QCM : Histoire et formes du pouvoir — 14 questions

Questions et réponses du QCM

1. Quelle définition correspond le mieux à l’histoire comme discipline scientifique ?

Une reconstitution problématisée du passé fondée sur l’observation des hommes dans le temps et l’espace
Une description des paysages actuels organisée selon les frontières politiques des territoires
Une conservation des souvenirs individuels transmise par les générations au fil du temps
Une analyse des décisions publiques prises par les gouvernements à différentes périodes

Une reconstitution problématisée du passé fondée sur l’observation des hommes dans le temps et l’espace

Explication

L’histoire reconstruit le passé de manière problématisée et scientifique en observant les sociétés dans le temps et l’espace. La mémoire conserve des souvenirs, mais elle ne constitue pas nécessairement une reconstitution scientifique du passé.

2. Un chercheur étudie les migrations, les échanges commerciaux et les communications qui relient plusieurs régions : quel objet géographique analyse-t-il principalement ?

Les rivalités, qui opposent des puissances autour d’un territoire
Les institutions, qui règlent la prise des décisions collectives
Les paysages, qui rendent l’organisation spatiale directement visible
Les flux, qui organisent l’espace de manière invisible

Les flux, qui organisent l’espace de manière invisible

Explication

Les flux correspondent à une organisation invisible de l’espace produite par les sociétés, notamment à travers les déplacements et les échanges. Les paysages désignent au contraire la forme visible de cette organisation spatiale.

3. Quelle question relève principalement de la géopolitique ?

Comment des puissances coopèrent-elles ou s’opposent-elles pour contrôler un territoire ?
Comment un historien reconstitue-t-il les expériences humaines d’une période passée ?
Comment un paysage visible révèle-t-il l’organisation sociale d’un espace ?
Comment les citoyens participent-ils à une décision publique lors d’une consultation ?

Comment des puissances coopèrent-elles ou s’opposent-elles pour contrôler un territoire ?

Explication

La géopolitique étudie les enjeux de pouvoir, les coopérations et les rivalités entre acteurs sur les territoires, en intégrant le poids de l’histoire. Les autres questions renvoient respectivement à la démocratie, à l’histoire et à la géographie.

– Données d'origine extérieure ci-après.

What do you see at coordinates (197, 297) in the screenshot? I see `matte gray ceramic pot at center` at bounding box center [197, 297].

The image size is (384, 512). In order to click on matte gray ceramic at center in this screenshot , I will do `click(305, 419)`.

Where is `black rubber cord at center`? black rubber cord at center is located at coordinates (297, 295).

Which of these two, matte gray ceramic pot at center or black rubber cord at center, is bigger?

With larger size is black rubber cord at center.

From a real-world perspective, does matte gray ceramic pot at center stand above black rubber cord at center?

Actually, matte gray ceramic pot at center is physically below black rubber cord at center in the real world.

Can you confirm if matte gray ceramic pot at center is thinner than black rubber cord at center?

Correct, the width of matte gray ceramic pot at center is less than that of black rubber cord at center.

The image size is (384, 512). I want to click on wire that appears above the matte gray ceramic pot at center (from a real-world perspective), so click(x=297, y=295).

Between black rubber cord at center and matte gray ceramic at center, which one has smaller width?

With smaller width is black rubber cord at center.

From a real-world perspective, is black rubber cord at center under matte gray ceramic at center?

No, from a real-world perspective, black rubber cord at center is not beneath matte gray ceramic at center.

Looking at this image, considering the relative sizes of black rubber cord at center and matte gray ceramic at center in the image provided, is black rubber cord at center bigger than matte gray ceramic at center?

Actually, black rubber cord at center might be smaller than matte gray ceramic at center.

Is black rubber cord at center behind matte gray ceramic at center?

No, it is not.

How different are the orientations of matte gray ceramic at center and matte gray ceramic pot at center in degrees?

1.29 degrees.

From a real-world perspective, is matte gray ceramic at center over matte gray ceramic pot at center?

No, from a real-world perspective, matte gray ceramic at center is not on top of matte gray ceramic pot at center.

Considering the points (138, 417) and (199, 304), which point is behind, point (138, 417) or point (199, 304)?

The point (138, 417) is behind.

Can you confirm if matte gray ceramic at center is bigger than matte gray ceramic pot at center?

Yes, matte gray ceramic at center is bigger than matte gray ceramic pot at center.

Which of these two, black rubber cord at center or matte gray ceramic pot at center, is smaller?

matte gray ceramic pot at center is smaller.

4. L’étude des rivalités pour accéder au pouvoir et des modalités d’exécution des décisions appartient principalement à quelle discipline ?

La géographie, qui décrit les formes visibles et invisibles de l’espace organisé par les sociétés
La géopolitique, qui examine les rivalités de pouvoir entre territoires à travers leur histoire
Les sciences politiques, qui analysent le gouvernement des sociétés et les phénomènes influençant la politique
L’histoire, qui reconstitue scientifiquement les actions humaines dans le temps et dans l’espace

Les sciences politiques, qui analysent le gouvernement des sociétés et les phénomènes influençant la politique

Explication

Les sciences politiques étudient le gouvernement des sociétés, la prise et l’exécution des décisions ainsi que les luttes pour le pouvoir. La géopolitique s’intéresse plus précisément aux rapports de pouvoir liés aux territoires.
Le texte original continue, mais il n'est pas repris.